Munio was not scared of Baldwin, even though most men would have known fear of a greater or lesser extent when harbouring the best friend of a knight. Knights were so dangerous, generally. They were prone, so Munio thought, to acquiring the same attributes as their favourite clothing: steel. In place of flexible thinking, such as a man like Munio himself might develop after wearing soft clothing all his life, the average knight was incapable of the limited pliancy even of a shirt of mail. Most knights understood only one response to any stimulus: drawing a sword. There were many indeed, Munio knew, who would, on hearing that a companion had died of a disease in another’s house, immediately rush at the poor man who had only done his best to protect a guest. True, there were some who would happily speed a man’s death just for the coins in his purse, but that was rare enough. Most Christians were kindly behaved towards their own.
In any case, Baldwin was not one of that type. Munio was sure that the knight would be more likely to berate himself, were Simon to die, rather than blame others. For Baldwin, Simon’s death would be a cause of shame, because as Munio knew, there had been no real need for him to leave Compostela at this time. He could easily have demanded that Munio send another man to question Ramon and the other fellow, the one whom Baldwin thought might have killed the beggar.
‘Come on, Simon!’ he muttered. ‘You have to get better. How else am I going to find out who killed poor Joana? I need your help.’
Simon made a slightly choking noise in his throat, and Munio shot him a nervous look, wondering whether he would need to wake his wife to look after Simon again, but the Bailiff gave a short cough, smacked his lips, and turned his face to the wall. Munio wiped his brow gently, but Simon’s forehead wrinkled, as though annoyed by the service. He twitched his face in rejection, and Munio drew the cloth away, a feeling of relief thrilling him.
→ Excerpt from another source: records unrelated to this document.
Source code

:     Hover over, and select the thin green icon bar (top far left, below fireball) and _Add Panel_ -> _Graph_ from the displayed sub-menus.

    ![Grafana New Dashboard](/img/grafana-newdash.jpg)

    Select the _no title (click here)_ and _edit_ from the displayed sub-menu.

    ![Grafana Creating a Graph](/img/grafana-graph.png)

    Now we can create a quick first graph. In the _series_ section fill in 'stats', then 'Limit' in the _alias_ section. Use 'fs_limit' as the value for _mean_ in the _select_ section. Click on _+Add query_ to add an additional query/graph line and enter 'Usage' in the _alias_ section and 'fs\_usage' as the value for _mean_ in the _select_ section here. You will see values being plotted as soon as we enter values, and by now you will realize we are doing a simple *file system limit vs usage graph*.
Putting a hand on Simon’s brow, his lips relaxed into a smile as he felt the relative coolness of the flesh.
‘Ah, my friend, you will never know what glad news this is,’ he whispered.
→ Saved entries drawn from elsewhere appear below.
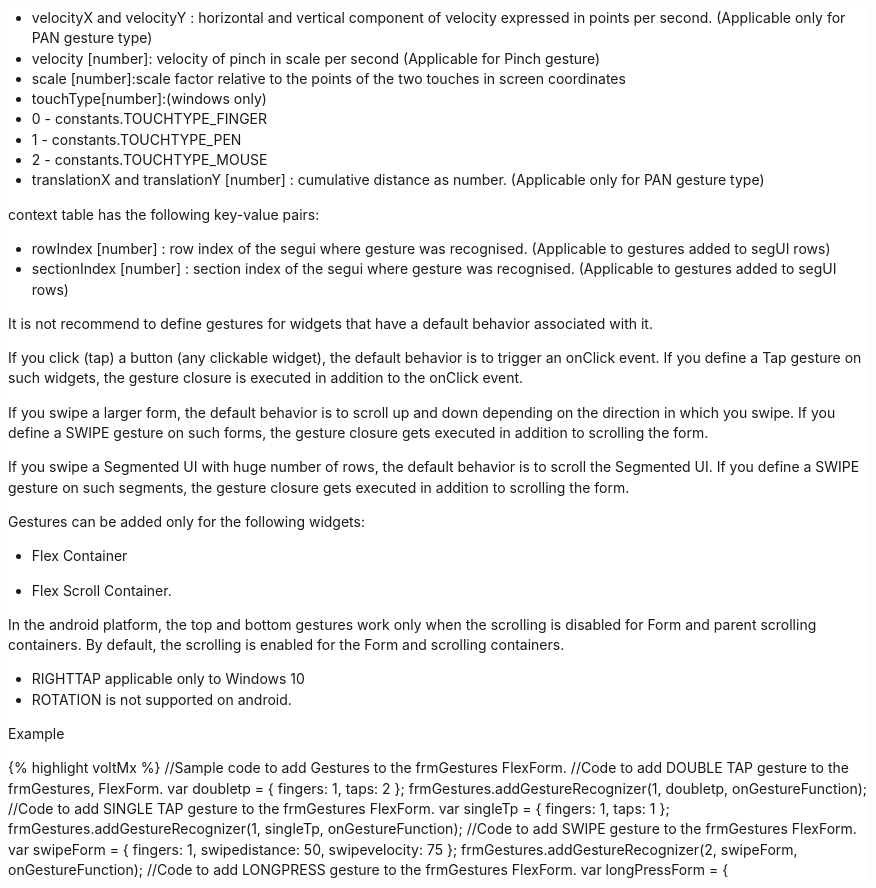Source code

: *   velocityX and velocityY : horizontal and vertical component of velocity expressed in points per second. (Applicable only for PAN gesture type)
*   velocity \[number\]: velocity of pinch in scale per second (Applicable for Pinch gesture)
*   scale \[number\]:scale factor relative to the points of the two touches in screen coordinates
*   touchType\[number\]:(windows only)
*   0 - constants.TOUCHTYPE\_FINGER
*   1 - constants.TOUCHTYPE\_PEN
*   2 - constants.TOUCHTYPE\_MOUSE
*   translationX and translationY \[number\] : cumulative distance as number. (Applicable only for PAN gesture type)

context table has the following key-value pairs:

*   rowIndex \[number\] : row index of the segui where gesture was recognised. (Applicable to gestures added to segUI rows)
*   sectionIndex \[number\] : section index of the segui where gesture was recognised. (Applicable to gestures added to segUI rows)

It is not recommend to define gestures for widgets that have a default behavior associated with it.

If you click (tap) a button (any clickable widget), the default behavior is to trigger an onClick event. If you define a Tap gesture on such widgets, the gesture closure is executed in addition to the onClick event.

If you swipe a larger form, the default behavior is to scroll up and down depending on the direction in which you swipe. If you define a SWIPE gesture on such forms, the gesture closure gets executed in addition to scrolling the form.

If you swipe a Segmented UI with huge number of rows, the default behavior is to scroll the Segmented UI. If you define a SWIPE gesture on such segments, the gesture closure gets executed in addition to scrolling the form.

Gestures can be added only for the following widgets:

*   Flex Container
    
*   Flex Scroll Container.
    

In the android platform, the top and bottom gestures work only when the scrolling is disabled for Form and parent scrolling containers. By default, the scrolling is enabled for the Form and scrolling containers.

*   RIGHTTAP applicable only to Windows 10
*   ROTATION is not supported on android.

Example

{% highlight voltMx %} //Sample code to add Gestures to the frmGestures FlexForm.
//Code to add DOUBLE TAP gesture to the frmGestures, FlexForm.
var doubletp = {
 fingers: 1,
 taps: 2
};
frmGestures.addGestureRecognizer(1, doubletp, onGestureFunction);
//Code to add SINGLE TAP gesture to the frmGestures FlexForm.
var singleTp = {
 fingers: 1,
 taps: 1
};
frmGestures.addGestureRecognizer(1, singleTp, onGestureFunction);
//Code to add SWIPE gesture to the frmGestures FlexForm.
var swipeForm = {
 fingers: 1,
 swipedistance: 50,
 swipevelocity: 75
};
frmGestures.addGestureRecognizer(2, swipeForm, onGestureFunction);
//Code to add LONGPRESS gesture to the frmGestures FlexForm.
var longPressForm = {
It was hellishly bright in the room when he slowly swam up through the warm seas of sleep to the cooler shallows of wakefulness, and Simon winced as he opened one eye a crack.
‘I am as thirsty as a blacksmith who has drunk nothing but water for a week,’ he said hoarsely.
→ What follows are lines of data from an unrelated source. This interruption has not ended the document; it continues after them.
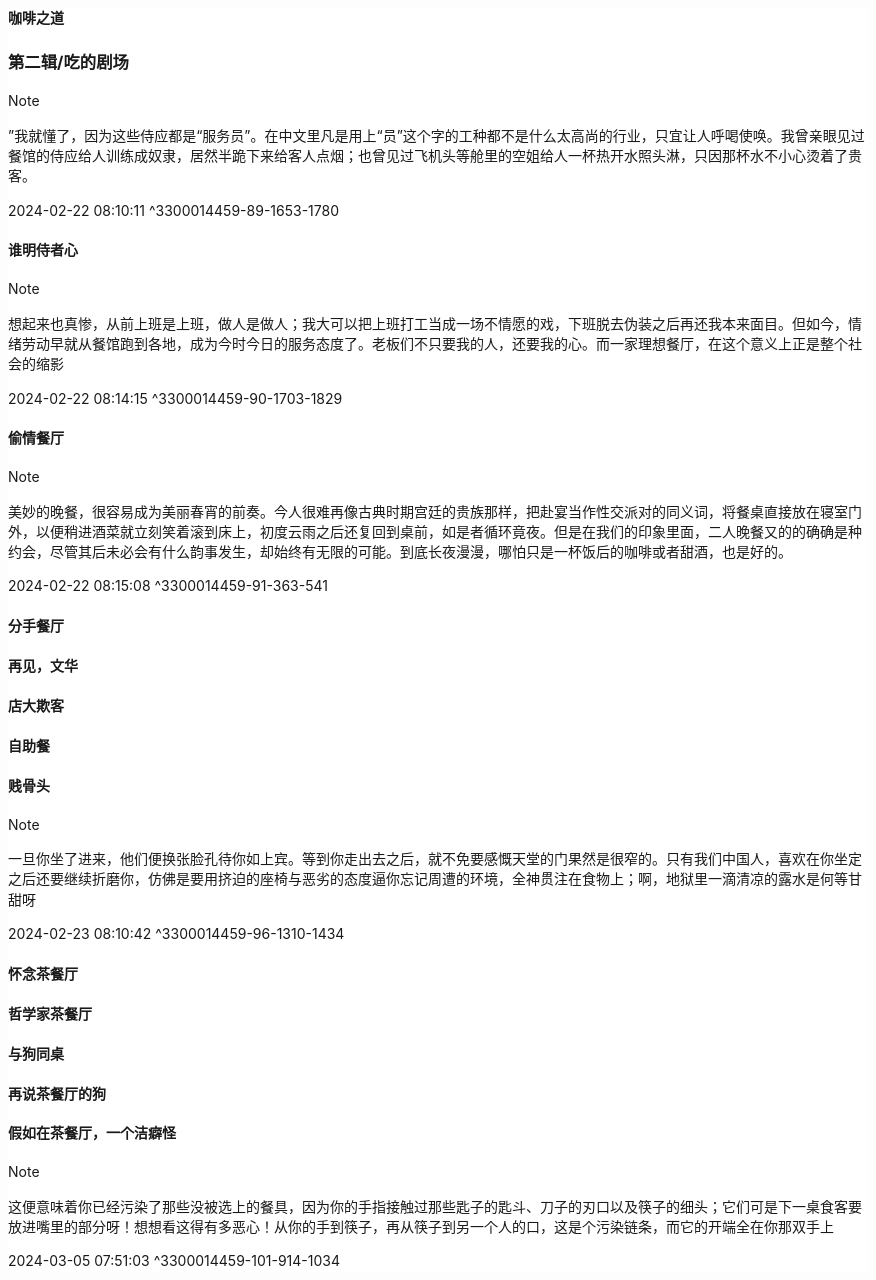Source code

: #### 咖啡之道

### 第二辑/吃的剧场

> [!NOTE] 
> ”我就懂了，因为这些侍应都是“服务员”。在中文里凡是用上“员”这个字的工种都不是什么太高尚的行业，只宜让人呼喝使唤。我曾亲眼见过餐馆的侍应给人训练成奴隶，居然半跪下来给客人点烟；也曾见过飞机头等舱里的空姐给人一杯热开水照头淋，只因那杯水不小心烫着了贵客。
> 
> 2024-02-22 08:10:11 ^3300014459-89-1653-1780

#### 谁明侍者心

> [!NOTE] 
> 想起来也真惨，从前上班是上班，做人是做人；我大可以把上班打工当成一场不情愿的戏，下班脱去伪装之后再还我本来面目。但如今，情绪劳动早就从餐馆跑到各地，成为今时今日的服务态度了。老板们不只要我的人，还要我的心。而一家理想餐厅，在这个意义上正是整个社会的缩影
> 
> 2024-02-22 08:14:15 ^3300014459-90-1703-1829

#### 偷情餐厅

> [!NOTE] 
> 美妙的晚餐，很容易成为美丽春宵的前奏。今人很难再像古典时期宫廷的贵族那样，把赴宴当作性交派对的同义词，将餐桌直接放在寝室门外，以便稍进酒菜就立刻笑着滚到床上，初度云雨之后还复回到桌前，如是者循环竟夜。但是在我们的印象里面，二人晚餐又的的确确是种约会，尽管其后未必会有什么韵事发生，却始终有无限的可能。到底长夜漫漫，哪怕只是一杯饭后的咖啡或者甜酒，也是好的。
> 
> 2024-02-22 08:15:08 ^3300014459-91-363-541

#### 分手餐厅

#### 再见，文华

#### 店大欺客

#### 自助餐

#### 贱骨头

> [!NOTE] 
> 一旦你坐了进来，他们便换张脸孔待你如上宾。等到你走出去之后，就不免要感慨天堂的门果然是很窄的。只有我们中国人，喜欢在你坐定之后还要继续折磨你，仿佛是要用挤迫的座椅与恶劣的态度逼你忘记周遭的环境，全神贯注在食物上；啊，地狱里一滴清凉的露水是何等甘甜呀
> 
> 2024-02-23 08:10:42 ^3300014459-96-1310-1434

#### 怀念茶餐厅

#### 哲学家茶餐厅

#### 与狗同桌

#### 再说茶餐厅的狗

#### 假如在茶餐厅，一个洁癖怪

> [!NOTE] 
> 这便意味着你已经污染了那些没被选上的餐具，因为你的手指接触过那些匙子的匙斗、刀子的刃口以及筷子的细头；它们可是下一桌食客要放进嘴里的部分呀！想想看这得有多恶心！从你的手到筷子，再从筷子到另一个人的口，这是个污染链条，而它的开端全在你那双手上
> 
> 2024-03-05 07:51:03 ^3300014459-101-914-1034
Opening his eye a little wider, he glanced down at his body. He felt as though he’d been thrown in the path of an entire host of chivalry riding at full gallop. Terrible. And his voice was as rough as a sawn oak log. ‘What’s happened?’
‘You have been very ill,’ Margarita said gently.
‘How long for?’ Simon asked in a croak.
‘Five days. I think it was the foul air from when you fell into that pit with Domingo,’ she said. ‘But you are over the worst of it.’
‘I owe my life to you again, my lady,’ he said with a smile. ‘I should like to thank you.’
Her face was not glad, but rather remained anxious. ‘Your health is all the thanks I need, Bailiff. Now, drink this cider and try to rest.’
‘Rest? I’ve done nothing but rest for five days, if you are right.’ Simon grimaced, but he took the drink and sipped it slowly.
His recovery was slower than before. He had suffered a serious fever, and he felt as weak as a newborn puppy. Daylight itself was painful, and he found himself squinting even early in the morning, and to it was impossible for him to do more than rest in his bed when the sun was at its height.
The languor to which he had succumbed was not merely physical. His mind was scarcely able to concentrate for more than a minute at a time. He was too tired to worry himself about Joana’s murder, or any other matter, come to that, apart from the fact that he missed his wife, his own little family. The fact that Baldwin was not with him was an extra blow. Simon was not a man prone to feelings of self-pity, but on that first day after he woke from his fever, his soul was weighed down under a leaden gloom that prevented his taking pleasure in anything. The mere thought of food was enough to make his belly clench like a fist; he could drink little other than cider and a tiny quantity of white wine, and all he felt able to do was sit and doze. It was a relief to be nudged awake when the night approached, to be carried indoors to his room and sleep.